Sea Scouts BSA

“Helmsman, 10 degrees right rudder, make our course 87 degrees magnetic, get us out of this channel.” “Why, that’s a dumb course to make I’m not going to do that.” These are the kind of exchanges you don’t want to have and the kind of the responses you don’t want to hear as a Boatswain. When you are on the water, it is of critical importance that everyone does their job in an effective and efficient manner and that the crew as a whole works as a team. It is unfortunate though, that there are always those people who question every decision that’s made because they believe they know better in every situation. These people and situations can make outings hard for the crew and even harder for the Boatswain and Skipper. The answer to this problem is drill and ceremony.

Now what is drill and ceremony? Everybody has seen in the military movies with the recruits in basic training marching around and doing all the different facing movements that seem kinda funny. This is what is called close order drill and it is used to make formations neater and to instill discipline in the ones executing the drill. It is done through ‘facing movements’ such as left face, right face and about face. Then there is marching drill which is used to move units from one place to another in a formal manner, usually used in parades or color guard events. Examples of this are forward march, mark time march and ship halt. The father of scouting, Sir Lord Robert Baden Powell, a high-ranking officer in the British Army saw the value of drill and how it could be applied to scouting. He developed what is called “Scout Drill” for the Boy Scouts which used many of the same elements of military drill but it was not the same at all. While the Boy Scouts have lost some aspects of the discipline they once had, the Sea Scouts have executed and used drill for the past 105 years for a variety of things. There are several key reasons why drill is important why your Ship should practice and learn drill.

Firstly, it builds unit cohesiveness. When you conduct drill, you are doing it as a Ship. Your Ship and its crews are learning to work together and be a team. They are learning how to smartly and correctly execute commands as a crew. When you are on the water, this is something you definitely want to have. When the Boatswain, Skipper or OOD gives a command you want the crew to work together to execute. This will make your trips much more effective, safe and fun!

The second key reason is that is teaches scouts to execute commands when given to them. In the situation at the beginning of this article, the helmsman refused to follow an order from the Boatswain because he though he knew better. This can lead to arguing, tension and internal fighting among crew members that can endanger the ship and its crew. This is why it is important that when a senior crew member or officer of the Ship gives an order while on the water, it should be executed when given.
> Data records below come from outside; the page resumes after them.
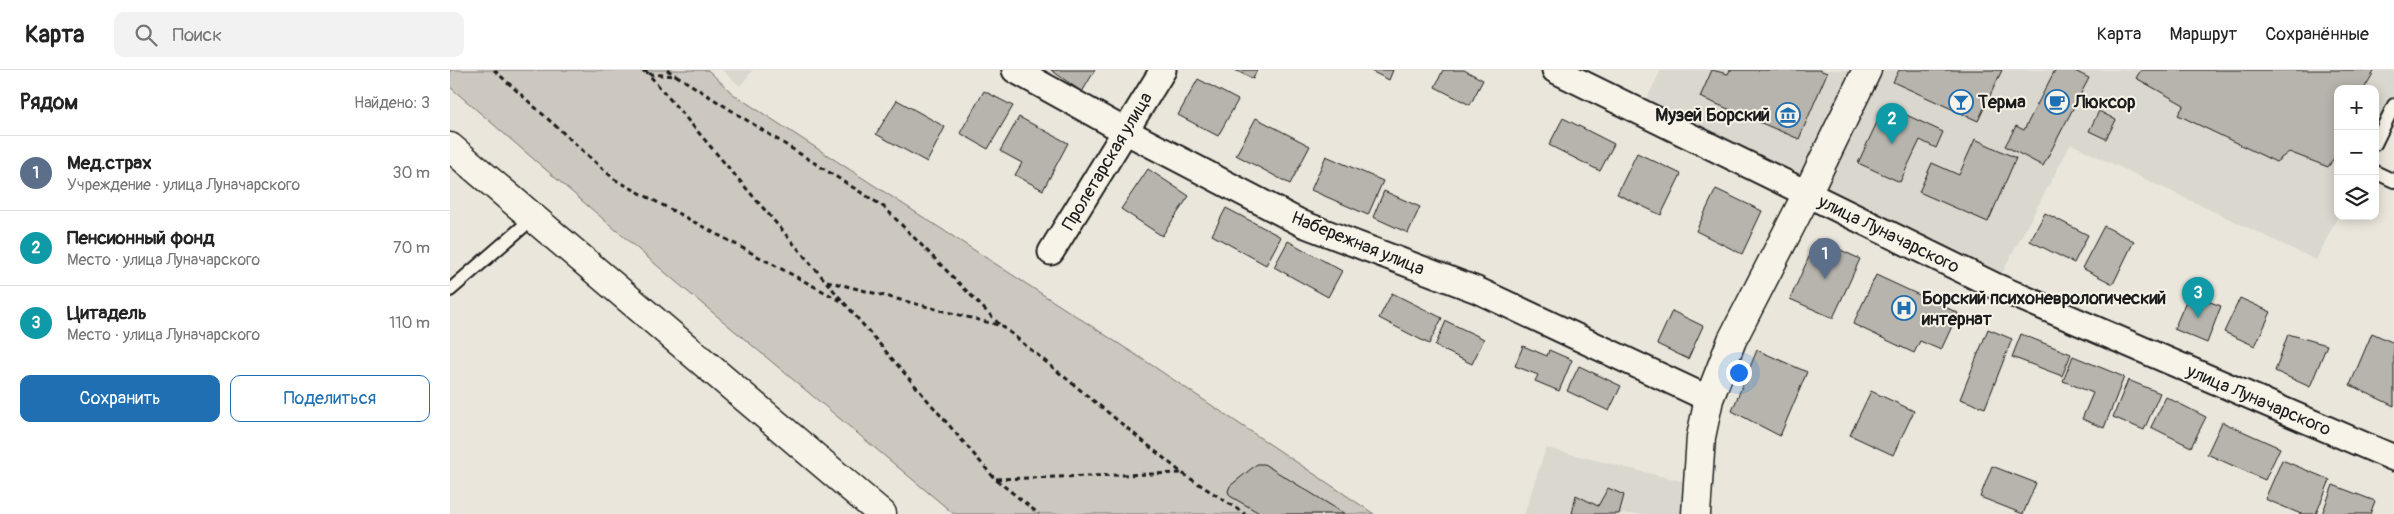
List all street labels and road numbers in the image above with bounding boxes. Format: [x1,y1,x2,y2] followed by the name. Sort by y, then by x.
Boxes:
[1057,88,1158,235] street label: Пролетарская улица
[1813,190,1964,279] street label: улица Луначарского
[1288,206,1428,281] street label: Набережная улица
[2182,359,2335,441] street label: улица Луначарского

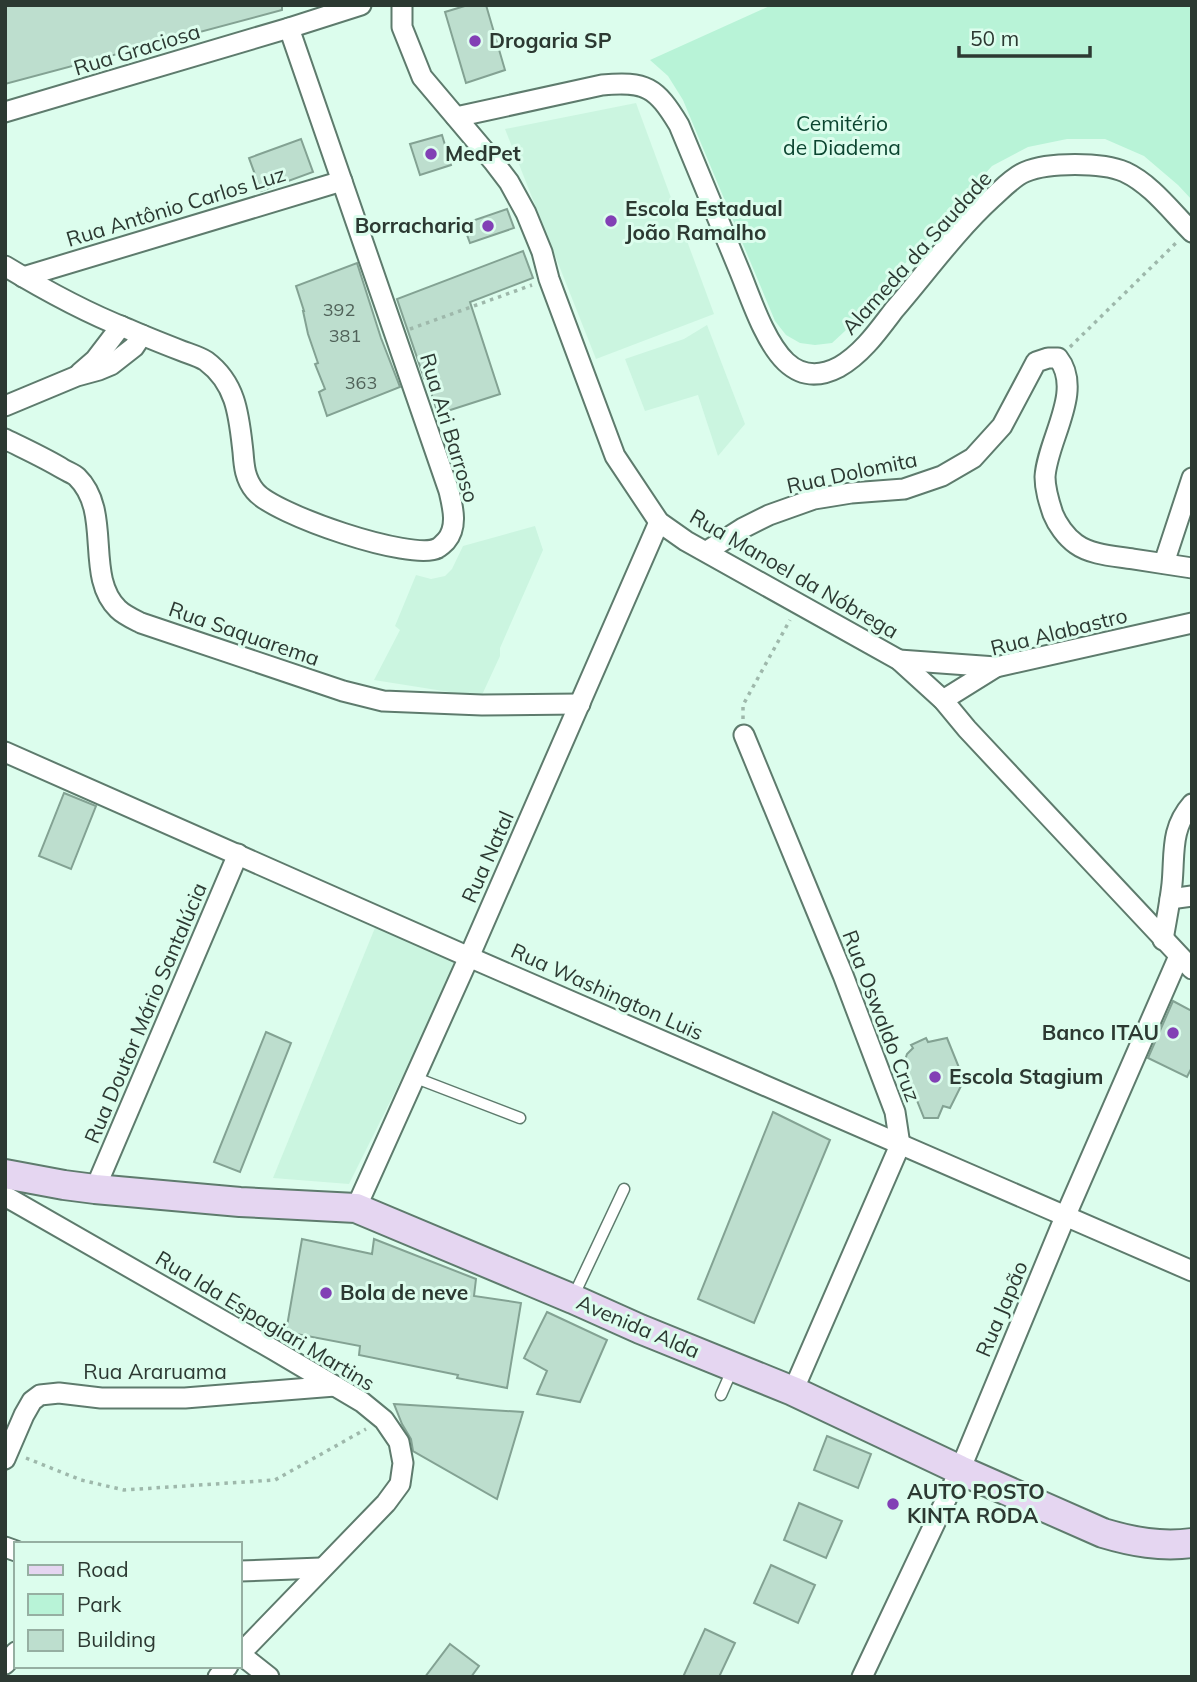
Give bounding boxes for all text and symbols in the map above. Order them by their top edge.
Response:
scale bar [959,14,1090,58]
street label: Rua Graciosa [70,18,203,81]
text: 50 m [970,25,1019,51]
place label: Drogaria SP [489,27,612,53]
marker: Drogaria SP [467,33,483,49]
park label: Cemitério de Diadema [783,110,901,160]
place label: MedPet [445,140,521,166]
marker: MedPet [423,146,439,162]
street label: Rua Antônio Carlos Luz [63,160,288,252]
street label: Alameda da Saudade [836,165,997,340]
place label: Escola Estadual João Ramalho [625,195,783,245]
place label: Borracharia [355,212,474,238]
marker: Escola Estadual João Ramalho [603,213,619,229]
marker: Borracharia [480,218,496,234]
house number: 392 [323,298,355,321]
house number: 381 [329,324,361,347]
street label: Rua Ari Barroso [415,350,485,505]
house number: 363 [345,371,377,394]
street label: Rua Dolomita [784,446,919,499]
street label: Rua Manoel da Nóbrega [686,503,903,644]
street label: Rua Saquarema [166,595,323,671]
street label: Rua Alabastro [988,601,1130,661]
street label: Rua Natal [455,807,519,907]
street label: Rua Doutor Mário Santalúcia [78,878,212,1147]
street label: Rua Oswaldo Cruz [837,926,927,1105]
street label: Rua Washington Luis [507,937,708,1045]
place label: Banco ITAU [1042,1019,1159,1045]
marker: Banco ITAU [1165,1025,1181,1041]
place label: Escola Stagium [949,1063,1103,1089]
marker: Escola Stagium [927,1069,943,1085]
street label: Rua Ida Espagiari Martins [151,1244,380,1396]
street label: Rua Japão [969,1257,1033,1360]
place label: Bola de neve [340,1279,468,1305]
marker: Bola de neve [318,1285,334,1301]
street label: Avenida Alda [573,1289,704,1364]
street label: Rua Araruama [83,1358,227,1384]
place label: AUTO POSTO KINTA RODA [907,1478,1045,1528]
marker: AUTO POSTO KINTA RODA [885,1496,901,1512]
legend [14,1542,242,1668]
text: Road [77,1556,128,1582]
text: Park [77,1591,121,1617]
text: Building [77,1626,156,1652]

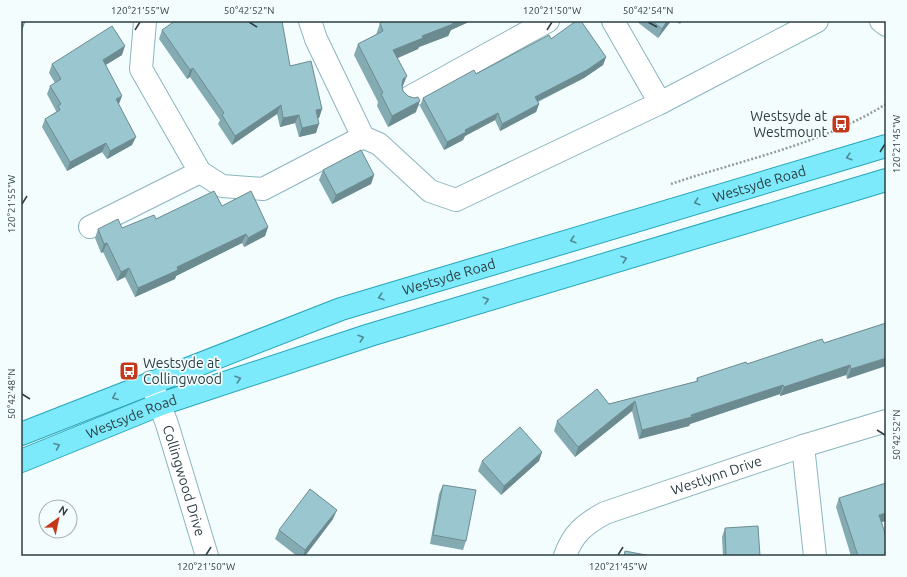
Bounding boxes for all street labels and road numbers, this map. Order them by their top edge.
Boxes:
street label: Westsyde Road [711,162,808,205]
street label: Westsyde Road [400,255,497,298]
street label: Westsyde Road [84,391,179,442]
street label: Collingwood Drive [160,423,209,538]
street label: Westlynn Drive [669,453,764,498]

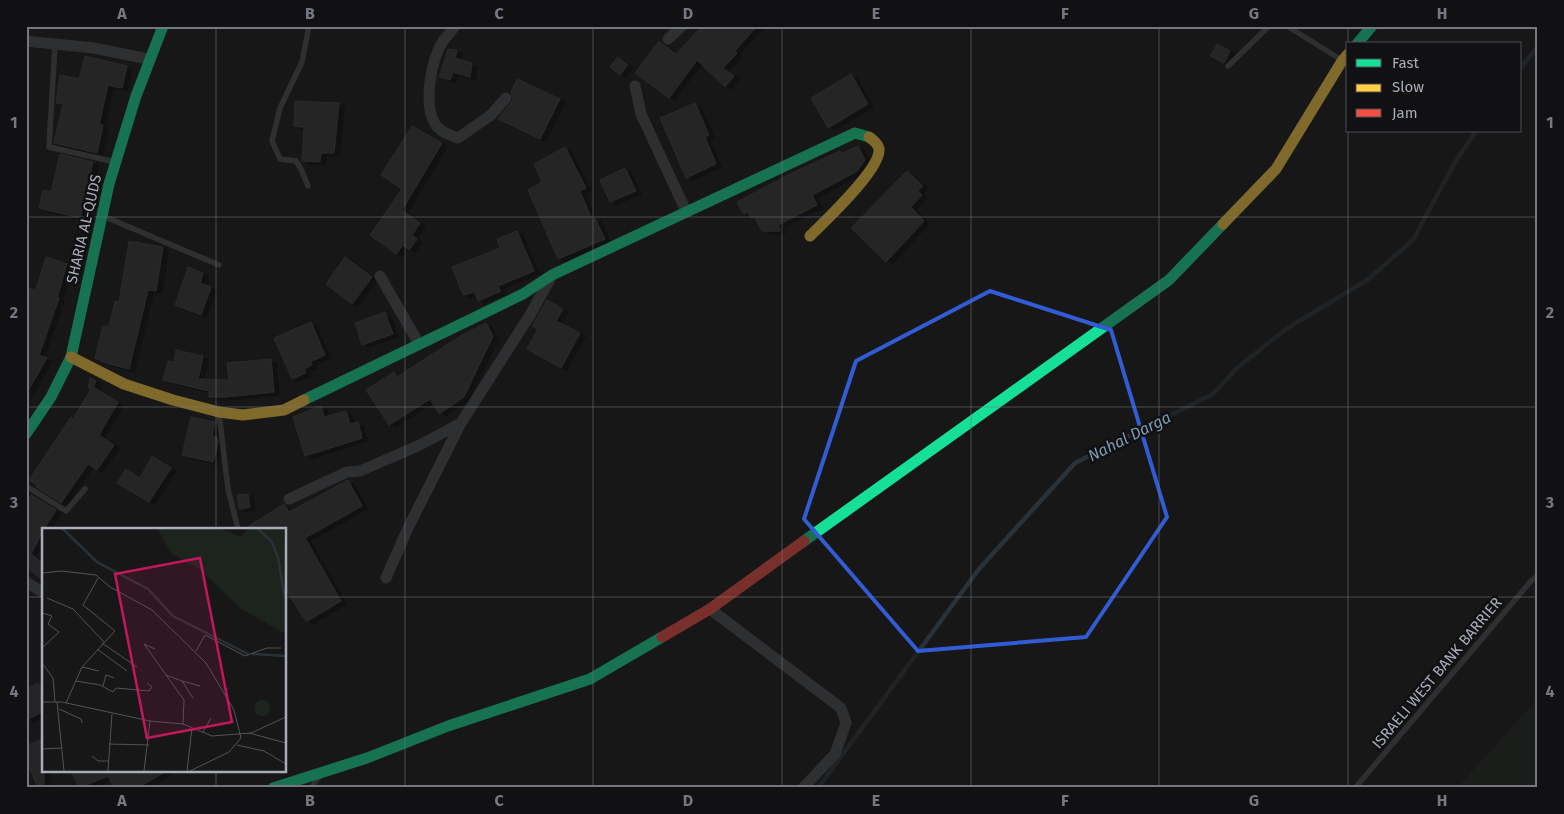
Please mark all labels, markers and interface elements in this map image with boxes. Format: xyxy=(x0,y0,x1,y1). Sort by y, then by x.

Drill teaches this perfectly! Learning to execute commands like left face, right face and about face may seem silly except when you know that it builds a habit in your crew members that has a very, very practical application on the water.

Thirdly, drill and ceremony builds discipline. What is the purpose of Sea Scouts? We are trying to build the leaders of tomorrow by teaching seamanship, citizenship, leadership and a variety of nautical skills. The fact of the matter is that the sea or really water in general has a lot of risks and is a very dangerous place. One small mistake, like forgetting the plug on the back of the boat, or horseplay gone too far, can result in serious damage to life or property. That is something no one wants because it reflects poorly on the Sea Scout program and scouting as a whole. How can drill solve this issue? It teaches your crews discipline! When you’re standing at attention, you are looking forward, hands made into fists by your side, standing straight, you are practicing discipline. This level of discipline is called ‘bearing’. This bearing is maintained all while you are executing facing movements or while you are marching. This teaches your crews the discipline they need to perform effectively while on the water. Without discipline, serious accidents can happen and that is something nobody wants.

Drill is also a very effective recruiting technique. My unit (Ship 24, The Jolly Roger, hailing from Houston, Texas), performs flag ceremonies that are considered to be absolutely top of the line. We have performed in front of crowds as small as 15 people at churches we stayed overnight at on summer cruises, to our districts annual District Dinner with 150 people, to our councils Silver Beaver ceremony with 1000 people, to performing in front of local, county, state and national leaders and dignitaries, all the way to performing a color guard for the Houston Astros on the day after opening day in front of thousands of people on national television. Smart looking, well-disciplined flag ceremonies like these get people talking and wondering about Sea Scouts. This is nothing but helpful to the growth of the Sea Scout program.

Drill and ceremony is a tradition we as Sea Scouts have been practicing for more than a century. These traditions make us who we are and if we throw them out the window, then we aren’t Sea Scouts any longer. Ceremonies like land ships, Bridges of Honor, Bridges of Review, Piping the Sides, Side boys, saluting the flag and drill are all ceremonies that tie the us, the Sea Scouts of the present with the Sea Scouts of the past. As stated above, things like drill have very practical applications that can be used to better your Ships experience on the water as whole.

Good references for drill and ceremony are the following:
Sea Scout Drill Manual
Sea Scout Drill Manual Extension (This version has much more and lots of details)
Searching “Sea Scout Drill Manual” will return both of the above results in Google.